Report each line of the data below that contains the word "Criminal", copying every such line in full.

- _Excerpted data_:
★ ★ ★ ★ ★ ★ ★
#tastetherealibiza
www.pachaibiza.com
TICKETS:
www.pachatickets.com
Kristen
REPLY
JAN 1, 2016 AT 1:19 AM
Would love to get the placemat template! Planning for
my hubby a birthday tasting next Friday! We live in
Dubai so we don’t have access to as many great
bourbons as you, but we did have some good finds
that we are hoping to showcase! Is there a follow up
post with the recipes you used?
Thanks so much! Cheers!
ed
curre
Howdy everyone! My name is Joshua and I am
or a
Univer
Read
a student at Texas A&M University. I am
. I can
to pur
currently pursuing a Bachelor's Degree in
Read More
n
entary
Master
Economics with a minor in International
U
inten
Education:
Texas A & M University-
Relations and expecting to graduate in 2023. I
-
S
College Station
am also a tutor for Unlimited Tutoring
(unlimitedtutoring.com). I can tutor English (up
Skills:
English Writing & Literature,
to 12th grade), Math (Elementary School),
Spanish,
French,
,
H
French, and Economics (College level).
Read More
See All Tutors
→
★ ★ ★ ★ ★ ★ ★
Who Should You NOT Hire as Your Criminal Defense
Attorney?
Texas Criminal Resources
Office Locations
★ ★ ★ ★ ★ ★ ★
- _Solution to this exercise_:
Who Should You NOT Hire as Your Criminal Defense
Texas Criminal Resources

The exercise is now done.